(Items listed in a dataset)
#####
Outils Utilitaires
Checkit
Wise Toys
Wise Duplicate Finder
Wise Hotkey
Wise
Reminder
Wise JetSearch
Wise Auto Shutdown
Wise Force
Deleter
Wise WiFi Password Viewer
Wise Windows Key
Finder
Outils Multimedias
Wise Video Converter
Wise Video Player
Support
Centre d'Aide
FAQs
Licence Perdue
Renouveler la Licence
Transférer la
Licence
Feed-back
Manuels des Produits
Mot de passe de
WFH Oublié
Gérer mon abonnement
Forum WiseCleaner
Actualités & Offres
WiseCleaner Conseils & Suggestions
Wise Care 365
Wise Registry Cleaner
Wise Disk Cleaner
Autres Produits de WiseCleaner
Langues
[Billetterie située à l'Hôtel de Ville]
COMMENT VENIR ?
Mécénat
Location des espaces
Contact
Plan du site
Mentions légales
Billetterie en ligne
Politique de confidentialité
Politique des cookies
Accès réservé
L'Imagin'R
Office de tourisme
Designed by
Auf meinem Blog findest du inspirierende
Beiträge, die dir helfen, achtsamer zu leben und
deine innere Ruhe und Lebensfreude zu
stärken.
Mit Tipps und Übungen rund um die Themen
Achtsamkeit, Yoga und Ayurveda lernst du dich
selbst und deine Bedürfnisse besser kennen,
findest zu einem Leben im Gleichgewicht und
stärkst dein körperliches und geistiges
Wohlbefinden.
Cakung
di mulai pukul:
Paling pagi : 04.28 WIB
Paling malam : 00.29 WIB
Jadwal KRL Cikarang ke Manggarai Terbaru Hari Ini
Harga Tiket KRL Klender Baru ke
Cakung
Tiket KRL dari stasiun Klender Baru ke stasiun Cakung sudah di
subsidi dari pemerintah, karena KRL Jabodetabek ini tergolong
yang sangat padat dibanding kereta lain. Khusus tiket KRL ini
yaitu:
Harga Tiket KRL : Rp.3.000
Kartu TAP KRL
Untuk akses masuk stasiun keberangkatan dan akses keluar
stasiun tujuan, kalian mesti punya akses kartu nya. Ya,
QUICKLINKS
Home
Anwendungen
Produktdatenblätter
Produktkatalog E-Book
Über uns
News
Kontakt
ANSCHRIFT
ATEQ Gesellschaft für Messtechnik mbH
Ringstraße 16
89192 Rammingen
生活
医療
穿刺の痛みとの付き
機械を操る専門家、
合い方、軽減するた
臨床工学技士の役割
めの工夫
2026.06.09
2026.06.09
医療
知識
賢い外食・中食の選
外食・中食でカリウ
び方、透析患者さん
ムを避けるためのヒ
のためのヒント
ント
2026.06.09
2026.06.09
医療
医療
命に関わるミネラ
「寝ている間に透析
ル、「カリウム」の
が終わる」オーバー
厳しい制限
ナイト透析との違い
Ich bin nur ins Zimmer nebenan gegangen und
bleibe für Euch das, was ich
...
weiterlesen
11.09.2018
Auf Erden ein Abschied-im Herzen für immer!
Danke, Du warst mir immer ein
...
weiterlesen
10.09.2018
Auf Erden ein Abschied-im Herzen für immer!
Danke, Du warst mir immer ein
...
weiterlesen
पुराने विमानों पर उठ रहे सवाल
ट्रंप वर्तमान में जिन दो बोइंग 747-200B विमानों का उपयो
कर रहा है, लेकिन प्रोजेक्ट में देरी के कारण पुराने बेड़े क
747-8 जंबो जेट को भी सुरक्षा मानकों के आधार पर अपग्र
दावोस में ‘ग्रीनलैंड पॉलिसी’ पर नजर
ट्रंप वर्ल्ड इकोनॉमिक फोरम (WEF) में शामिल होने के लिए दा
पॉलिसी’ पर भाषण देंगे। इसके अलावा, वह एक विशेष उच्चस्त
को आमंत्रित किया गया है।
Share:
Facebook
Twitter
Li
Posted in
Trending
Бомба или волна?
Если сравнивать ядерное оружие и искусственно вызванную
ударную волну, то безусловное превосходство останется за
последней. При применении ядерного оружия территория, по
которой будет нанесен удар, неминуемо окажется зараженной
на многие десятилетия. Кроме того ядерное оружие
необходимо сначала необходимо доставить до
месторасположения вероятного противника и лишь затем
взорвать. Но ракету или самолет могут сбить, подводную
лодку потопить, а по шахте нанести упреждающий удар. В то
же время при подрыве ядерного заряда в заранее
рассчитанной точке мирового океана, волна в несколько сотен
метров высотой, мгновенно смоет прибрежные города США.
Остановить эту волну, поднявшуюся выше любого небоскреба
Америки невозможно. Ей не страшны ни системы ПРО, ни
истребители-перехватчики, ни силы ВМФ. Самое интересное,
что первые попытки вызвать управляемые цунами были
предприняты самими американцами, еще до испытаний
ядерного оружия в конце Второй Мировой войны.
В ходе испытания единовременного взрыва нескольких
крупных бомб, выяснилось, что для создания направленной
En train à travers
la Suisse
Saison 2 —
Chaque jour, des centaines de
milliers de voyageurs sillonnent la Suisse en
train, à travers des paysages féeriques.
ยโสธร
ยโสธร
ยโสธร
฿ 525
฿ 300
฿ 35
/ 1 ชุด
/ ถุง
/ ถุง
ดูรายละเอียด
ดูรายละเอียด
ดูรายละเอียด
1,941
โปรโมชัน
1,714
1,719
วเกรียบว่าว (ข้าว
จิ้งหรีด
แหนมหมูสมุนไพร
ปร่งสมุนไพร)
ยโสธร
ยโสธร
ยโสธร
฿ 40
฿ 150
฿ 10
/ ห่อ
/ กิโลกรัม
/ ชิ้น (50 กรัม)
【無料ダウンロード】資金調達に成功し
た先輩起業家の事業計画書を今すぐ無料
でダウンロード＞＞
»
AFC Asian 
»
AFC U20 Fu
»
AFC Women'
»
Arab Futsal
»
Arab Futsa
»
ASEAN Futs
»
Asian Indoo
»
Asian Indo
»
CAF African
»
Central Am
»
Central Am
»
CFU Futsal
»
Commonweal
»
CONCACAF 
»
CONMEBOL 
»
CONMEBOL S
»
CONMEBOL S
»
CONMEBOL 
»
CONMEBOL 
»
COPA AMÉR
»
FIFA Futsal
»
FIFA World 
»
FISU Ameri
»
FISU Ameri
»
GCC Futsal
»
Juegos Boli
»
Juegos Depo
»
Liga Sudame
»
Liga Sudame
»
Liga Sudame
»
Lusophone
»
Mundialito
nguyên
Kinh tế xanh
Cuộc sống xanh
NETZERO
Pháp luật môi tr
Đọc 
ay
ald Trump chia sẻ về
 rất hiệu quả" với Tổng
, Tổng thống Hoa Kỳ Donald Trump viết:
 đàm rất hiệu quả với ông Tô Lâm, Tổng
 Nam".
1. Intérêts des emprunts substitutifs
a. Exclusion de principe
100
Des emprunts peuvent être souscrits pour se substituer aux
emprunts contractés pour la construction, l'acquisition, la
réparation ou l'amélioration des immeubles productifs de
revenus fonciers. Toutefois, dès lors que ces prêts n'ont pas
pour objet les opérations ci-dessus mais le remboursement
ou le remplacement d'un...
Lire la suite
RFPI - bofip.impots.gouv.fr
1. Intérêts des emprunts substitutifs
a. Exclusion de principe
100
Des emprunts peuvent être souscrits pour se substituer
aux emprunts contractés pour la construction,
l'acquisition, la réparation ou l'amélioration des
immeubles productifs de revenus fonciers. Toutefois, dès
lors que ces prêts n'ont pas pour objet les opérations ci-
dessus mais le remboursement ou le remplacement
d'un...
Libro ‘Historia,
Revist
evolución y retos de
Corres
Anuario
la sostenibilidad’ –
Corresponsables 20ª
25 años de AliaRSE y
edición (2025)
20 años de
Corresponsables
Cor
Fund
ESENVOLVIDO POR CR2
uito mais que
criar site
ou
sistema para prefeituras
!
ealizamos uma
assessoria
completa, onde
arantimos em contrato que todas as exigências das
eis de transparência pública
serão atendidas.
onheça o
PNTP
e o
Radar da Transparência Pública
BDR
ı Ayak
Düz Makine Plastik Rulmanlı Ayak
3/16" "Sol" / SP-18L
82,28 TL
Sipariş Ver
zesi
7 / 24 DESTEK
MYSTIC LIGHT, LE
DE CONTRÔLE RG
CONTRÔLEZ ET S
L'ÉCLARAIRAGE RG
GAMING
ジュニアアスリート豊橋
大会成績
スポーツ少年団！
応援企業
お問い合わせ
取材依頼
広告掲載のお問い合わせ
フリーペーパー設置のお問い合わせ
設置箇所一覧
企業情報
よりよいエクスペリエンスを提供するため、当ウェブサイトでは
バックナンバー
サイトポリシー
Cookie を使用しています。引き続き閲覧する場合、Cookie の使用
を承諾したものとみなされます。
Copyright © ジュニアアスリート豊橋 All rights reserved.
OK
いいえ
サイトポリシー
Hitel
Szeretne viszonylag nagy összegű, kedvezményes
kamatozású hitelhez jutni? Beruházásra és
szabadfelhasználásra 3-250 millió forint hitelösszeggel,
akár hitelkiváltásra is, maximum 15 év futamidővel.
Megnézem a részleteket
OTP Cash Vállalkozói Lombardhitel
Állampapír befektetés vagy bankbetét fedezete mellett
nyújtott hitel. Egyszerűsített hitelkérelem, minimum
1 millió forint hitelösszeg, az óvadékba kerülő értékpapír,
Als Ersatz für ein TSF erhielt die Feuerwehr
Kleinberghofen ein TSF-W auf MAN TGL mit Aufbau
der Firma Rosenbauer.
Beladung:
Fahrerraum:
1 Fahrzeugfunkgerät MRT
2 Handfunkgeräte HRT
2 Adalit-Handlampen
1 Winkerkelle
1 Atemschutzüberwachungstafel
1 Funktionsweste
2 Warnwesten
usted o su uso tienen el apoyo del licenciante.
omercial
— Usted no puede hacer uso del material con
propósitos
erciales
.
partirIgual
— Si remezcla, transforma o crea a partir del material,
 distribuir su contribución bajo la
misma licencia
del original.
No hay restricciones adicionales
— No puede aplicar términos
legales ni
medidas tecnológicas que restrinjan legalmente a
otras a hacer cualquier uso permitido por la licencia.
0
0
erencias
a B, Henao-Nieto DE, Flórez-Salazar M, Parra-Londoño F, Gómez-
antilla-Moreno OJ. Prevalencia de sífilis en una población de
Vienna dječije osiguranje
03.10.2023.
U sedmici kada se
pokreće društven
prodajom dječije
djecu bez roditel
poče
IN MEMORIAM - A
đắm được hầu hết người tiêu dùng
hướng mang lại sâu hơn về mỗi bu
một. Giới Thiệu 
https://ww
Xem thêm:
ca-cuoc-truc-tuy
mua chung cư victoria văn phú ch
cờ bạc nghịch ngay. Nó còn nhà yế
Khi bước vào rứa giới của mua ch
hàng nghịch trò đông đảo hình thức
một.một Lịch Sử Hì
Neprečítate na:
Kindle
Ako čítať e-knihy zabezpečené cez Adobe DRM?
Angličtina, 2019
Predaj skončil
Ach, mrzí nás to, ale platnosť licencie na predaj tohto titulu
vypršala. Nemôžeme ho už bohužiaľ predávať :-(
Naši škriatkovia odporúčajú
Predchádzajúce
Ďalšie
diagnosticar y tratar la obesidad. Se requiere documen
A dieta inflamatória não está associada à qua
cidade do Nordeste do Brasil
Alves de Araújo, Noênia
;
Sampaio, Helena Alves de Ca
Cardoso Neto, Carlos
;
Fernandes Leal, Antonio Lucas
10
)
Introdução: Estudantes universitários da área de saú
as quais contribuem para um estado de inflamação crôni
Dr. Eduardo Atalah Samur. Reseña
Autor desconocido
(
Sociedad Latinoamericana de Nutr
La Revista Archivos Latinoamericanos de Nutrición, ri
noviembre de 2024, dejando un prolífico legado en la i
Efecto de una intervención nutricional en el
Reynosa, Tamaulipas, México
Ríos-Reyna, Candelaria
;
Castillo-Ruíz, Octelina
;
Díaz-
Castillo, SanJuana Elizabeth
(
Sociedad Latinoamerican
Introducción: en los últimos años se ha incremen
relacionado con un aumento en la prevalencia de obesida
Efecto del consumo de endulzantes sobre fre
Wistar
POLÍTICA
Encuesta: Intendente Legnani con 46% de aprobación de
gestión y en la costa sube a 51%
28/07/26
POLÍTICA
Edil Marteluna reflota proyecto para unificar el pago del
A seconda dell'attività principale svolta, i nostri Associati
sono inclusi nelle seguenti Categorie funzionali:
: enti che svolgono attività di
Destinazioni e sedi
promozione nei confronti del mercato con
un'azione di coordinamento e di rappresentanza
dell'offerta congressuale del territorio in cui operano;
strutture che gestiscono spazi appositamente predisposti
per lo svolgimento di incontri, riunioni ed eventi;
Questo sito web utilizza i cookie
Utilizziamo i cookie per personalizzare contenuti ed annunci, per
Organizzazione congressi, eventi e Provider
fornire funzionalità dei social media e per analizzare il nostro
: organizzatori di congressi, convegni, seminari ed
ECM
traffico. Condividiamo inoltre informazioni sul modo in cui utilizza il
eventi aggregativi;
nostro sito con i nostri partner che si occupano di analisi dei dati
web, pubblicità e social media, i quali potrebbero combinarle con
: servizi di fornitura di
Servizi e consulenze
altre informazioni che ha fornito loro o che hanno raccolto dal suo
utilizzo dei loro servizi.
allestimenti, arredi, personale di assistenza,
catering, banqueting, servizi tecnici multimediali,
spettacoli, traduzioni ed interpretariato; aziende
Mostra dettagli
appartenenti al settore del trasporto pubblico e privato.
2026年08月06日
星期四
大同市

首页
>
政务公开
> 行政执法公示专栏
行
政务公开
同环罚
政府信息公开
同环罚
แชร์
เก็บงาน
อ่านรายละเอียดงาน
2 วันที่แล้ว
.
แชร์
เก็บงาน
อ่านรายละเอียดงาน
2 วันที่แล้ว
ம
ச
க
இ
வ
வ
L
#####
EXERCISE REQUIREMENTS: When the entries above show the word "amélioration" in a line, copy that line out.

TASK OUTPUT:
réparation ou l'amélioration des immeubles productifs de
l'acquisition, la réparation ou l'amélioration des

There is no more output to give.